▶ **Required work**: Every entry below is to be copied exactly, apart from any picture it holds.

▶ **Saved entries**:

------------------------------------------------------------

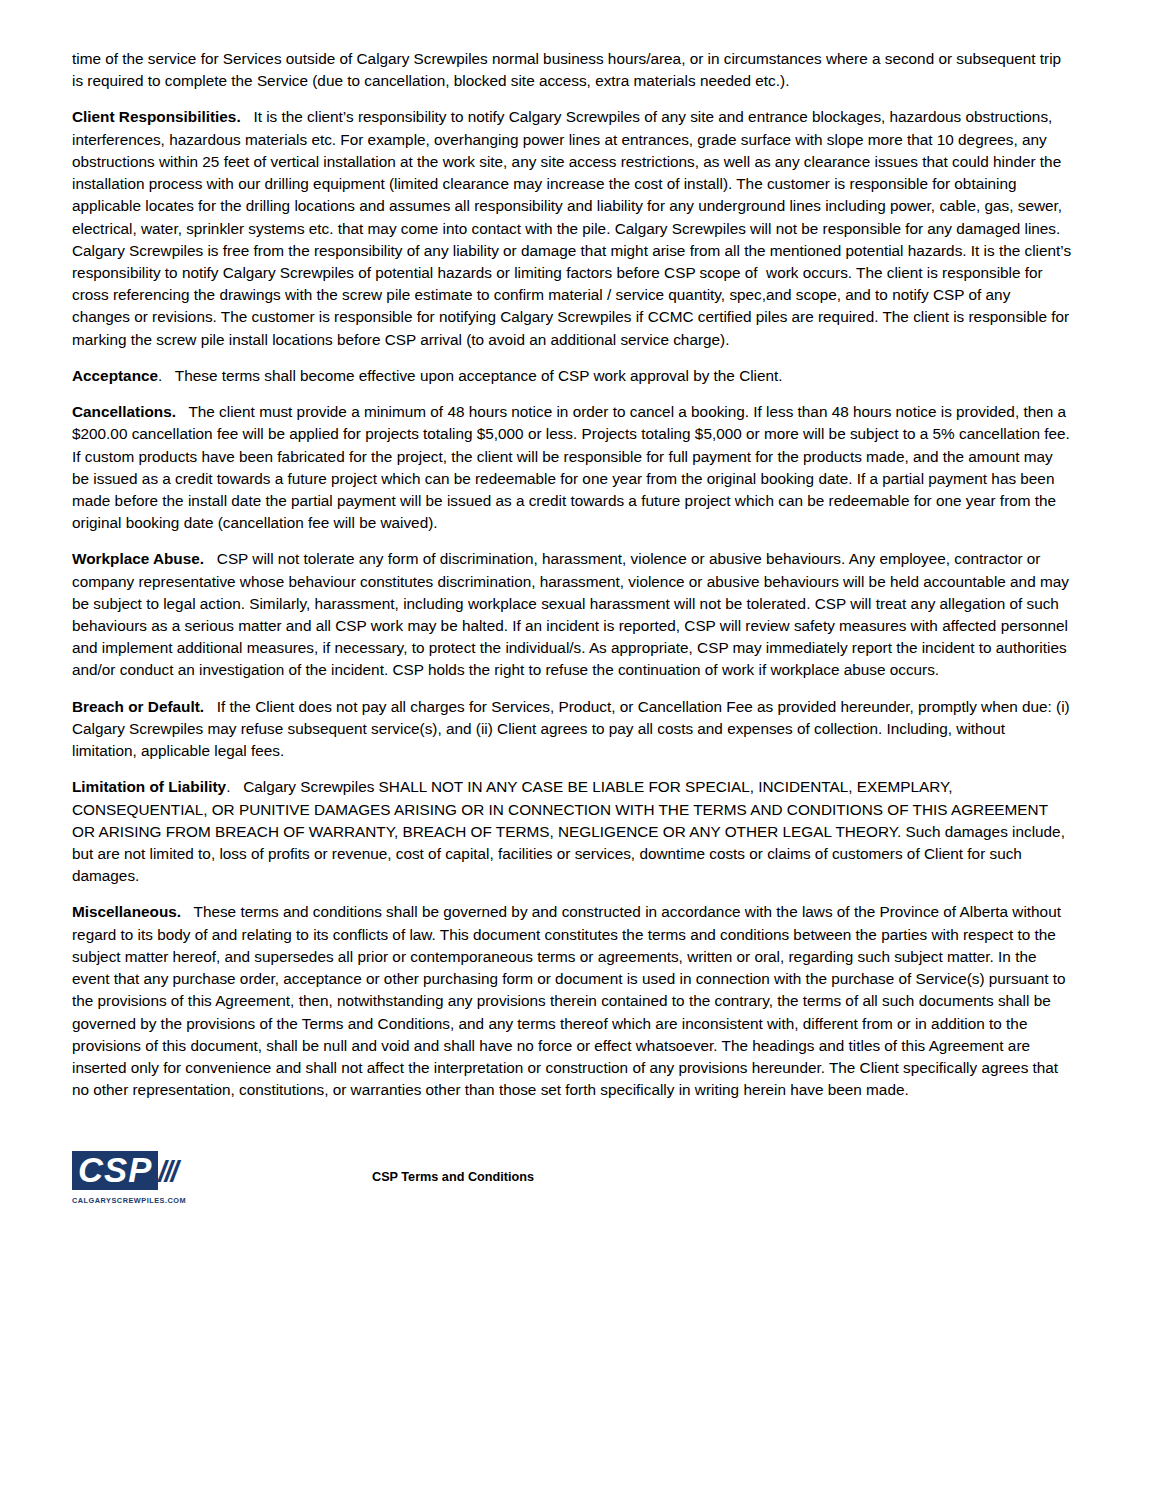time of the service for Services outside of Calgary Screwpiles normal business hours/area, or in circumstances where a second or subsequent trip is required to complete the Service (due to cancellation, blocked site access, extra materials needed etc.).
Client Responsibilities. It is the client’s responsibility to notify Calgary Screwpiles of any site and entrance blockages, hazardous obstructions, interferences, hazardous materials etc. For example, overhanging power lines at entrances, grade surface with slope more that 10 degrees, any obstructions within 25 feet of vertical installation at the work site, any site access restrictions, as well as any clearance issues that could hinder the installation process with our drilling equipment (limited clearance may increase the cost of install). The customer is responsible for obtaining applicable locates for the drilling locations and assumes all responsibility and liability for any underground lines including power, cable, gas, sewer, electrical, water, sprinkler systems etc. that may come into contact with the pile. Calgary Screwpiles will not be responsible for any damaged lines. Calgary Screwpiles is free from the responsibility of any liability or damage that might arise from all the mentioned potential hazards. It is the client’s responsibility to notify Calgary Screwpiles of potential hazards or limiting factors before CSP scope of work occurs. The client is responsible for cross referencing the drawings with the screw pile estimate to confirm material / service quantity, spec,and scope, and to notify CSP of any changes or revisions. The customer is responsible for notifying Calgary Screwpiles if CCMC certified piles are required. The client is responsible for marking the screw pile install locations before CSP arrival (to avoid an additional service charge).
Acceptance. These terms shall become effective upon acceptance of CSP work approval by the Client.
Cancellations. The client must provide a minimum of 48 hours notice in order to cancel a booking. If less than 48 hours notice is provided, then a $200.00 cancellation fee will be applied for projects totaling $5,000 or less. Projects totaling $5,000 or more will be subject to a 5% cancellation fee. If custom products have been fabricated for the project, the client will be responsible for full payment for the products made, and the amount may be issued as a credit towards a future project which can be redeemable for one year from the original booking date. If a partial payment has been made before the install date the partial payment will be issued as a credit towards a future project which can be redeemable for one year from the original booking date (cancellation fee will be waived).
Workplace Abuse. CSP will not tolerate any form of discrimination, harassment, violence or abusive behaviours. Any employee, contractor or company representative whose behaviour constitutes discrimination, harassment, violence or abusive behaviours will be held accountable and may be subject to legal action. Similarly, harassment, including workplace sexual harassment will not be tolerated. CSP will treat any allegation of such behaviours as a serious matter and all CSP work may be halted. If an incident is reported, CSP will review safety measures with affected personnel and implement additional measures, if necessary, to protect the individual/s. As appropriate, CSP may immediately report the incident to authorities and/or conduct an investigation of the incident. CSP holds the right to refuse the continuation of work if workplace abuse occurs.
Breach or Default. If the Client does not pay all charges for Services, Product, or Cancellation Fee as provided hereunder, promptly when due: (i) Calgary Screwpiles may refuse subsequent service(s), and (ii) Client agrees to pay all costs and expenses of collection. Including, without limitation, applicable legal fees.
Limitation of Liability. Calgary Screwpiles SHALL NOT IN ANY CASE BE LIABLE FOR SPECIAL, INCIDENTAL, EXEMPLARY, CONSEQUENTIAL, OR PUNITIVE DAMAGES ARISING OR IN CONNECTION WITH THE TERMS AND CONDITIONS OF THIS AGREEMENT OR ARISING FROM BREACH OF WARRANTY, BREACH OF TERMS, NEGLIGENCE OR ANY OTHER LEGAL THEORY. Such damages include, but are not limited to, loss of profits or revenue, cost of capital, facilities or services, downtime costs or claims of customers of Client for such damages.
Miscellaneous. These terms and conditions shall be governed by and constructed in accordance with the laws of the Province of Alberta without regard to its body of and relating to its conflicts of law. This document constitutes the terms and conditions between the parties with respect to the subject matter hereof, and supersedes all prior or contemporaneous terms or agreements, written or oral, regarding such subject matter. In the event that any purchase order, acceptance or other purchasing form or document is used in connection with the purchase of Service(s) pursuant to the provisions of this Agreement, then, notwithstanding any provisions therein contained to the contrary, the terms of all such documents shall be governed by the provisions of the Terms and Conditions, and any terms thereof which are inconsistent with, different from or in addition to the provisions of this document, shall be null and void and shall have no force or effect whatsoever. The headings and titles of this Agreement are inserted only for convenience and shall not affect the interpretation or construction of any provisions hereunder. The Client specifically agrees that no other representation, constitutions, or warranties other than those set forth specifically in writing herein have been made.
CSP/// CALGARYSCREWPILES.COM
CSP Terms and Conditions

------------------------------------------------------------

▶ **Output of the exercise**:
time of the service for Services outside of Calgary Screwpiles normal business hours/area, or in circumstances where a second or subsequent trip is required to complete the Service (due to cancellation, blocked site access, extra materials needed etc.).
Client Responsibilities. It is the client’s responsibility to notify Calgary Screwpiles of any site and entrance blockages, hazardous obstructions, interferences, hazardous materials etc. For example, overhanging power lines at entrances, grade surface with slope more that 10 degrees, any obstructions within 25 feet of vertical installation at the work site, any site access restrictions, as well as any clearance issues that could hinder the installation process with our drilling equipment (limited clearance may increase the cost of install). The customer is responsible for obtaining applicable locates for the drilling locations and assumes all responsibility and liability for any underground lines including power, cable, gas, sewer, electrical, water, sprinkler systems etc. that may come into contact with the pile. Calgary Screwpiles will not be responsible for any damaged lines. Calgary Screwpiles is free from the responsibility of any liability or damage that might arise from all the mentioned potential hazards. It is the client’s responsibility to notify Calgary Screwpiles of potential hazards or limiting factors before CSP scope of work occurs. The client is responsible for cross referencing the drawings with the screw pile estimate to confirm material / service quantity, spec,and scope, and to notify CSP of any changes or revisions. The customer is responsible for notifying Calgary Screwpiles if CCMC certified piles are required. The client is responsible for marking the screw pile install locations before CSP arrival (to avoid an additional service charge).
Acceptance. These terms shall become effective upon acceptance of CSP work approval by the Client.
Cancellations. The client must provide a minimum of 48 hours notice in order to cancel a booking. If less than 48 hours notice is provided, then a $200.00 cancellation fee will be applied for projects totaling $5,000 or less. Projects totaling $5,000 or more will be subject to a 5% cancellation fee. If custom products have been fabricated for the project, the client will be responsible for full payment for the products made, and the amount may be issued as a credit towards a future project which can be redeemable for one year from the original booking date. If a partial payment has been made before the install date the partial payment will be issued as a credit towards a future project which can be redeemable for one year from the original booking date (cancellation fee will be waived).
Workplace Abuse. CSP will not tolerate any form of discrimination, harassment, violence or abusive behaviours. Any employee, contractor or company representative whose behaviour constitutes discrimination, harassment, violence or abusive behaviours will be held accountable and may be subject to legal action. Similarly, harassment, including workplace sexual harassment will not be tolerated. CSP will treat any allegation of such behaviours as a serious matter and all CSP work may be halted. If an incident is reported, CSP will review safety measures with affected personnel and implement additional measures, if necessary, to protect the individual/s. As appropriate, CSP may immediately report the incident to authorities and/or conduct an investigation of the incident. CSP holds the right to refuse the continuation of work if workplace abuse occurs.
Breach or Default. If the Client does not pay all charges for Services, Product, or Cancellation Fee as provided hereunder, promptly when due: (i) Calgary Screwpiles may refuse subsequent service(s), and (ii) Client agrees to pay all costs and expenses of collection. Including, without limitation, applicable legal fees.
Limitation of Liability. Calgary Screwpiles SHALL NOT IN ANY CASE BE LIABLE FOR SPECIAL, INCIDENTAL, EXEMPLARY, CONSEQUENTIAL, OR PUNITIVE DAMAGES ARISING OR IN CONNECTION WITH THE TERMS AND CONDITIONS OF THIS AGREEMENT OR ARISING FROM BREACH OF WARRANTY, BREACH OF TERMS, NEGLIGENCE OR ANY OTHER LEGAL THEORY. Such damages include, but are not limited to, loss of profits or revenue, cost of capital, facilities or services, downtime costs or claims of customers of Client for such damages.
Miscellaneous. These terms and conditions shall be governed by and constructed in accordance with the laws of the Province of Alberta without regard to its body of and relating to its conflicts of law. This document constitutes the terms and conditions between the parties with respect to the subject matter hereof, and supersedes all prior or contemporaneous terms or agreements, written or oral, regarding such subject matter. In the event that any purchase order, acceptance or other purchasing form or document is used in connection with the purchase of Service(s) pursuant to the provisions of this Agreement, then, notwithstanding any provisions therein contained to the contrary, the terms of all such documents shall be governed by the provisions of the Terms and Conditions, and any terms thereof which are inconsistent with, different from or in addition to the provisions of this document, shall be null and void and shall have no force or effect whatsoever. The headings and titles of this Agreement are inserted only for convenience and shall not affect the interpretation or construction of any provisions hereunder. The Client specifically agrees that no other representation, constitutions, or warranties other than those set forth specifically in writing herein have been made.
CSP/// CALGARYSCREWPILES.COM
CSP Terms and Conditions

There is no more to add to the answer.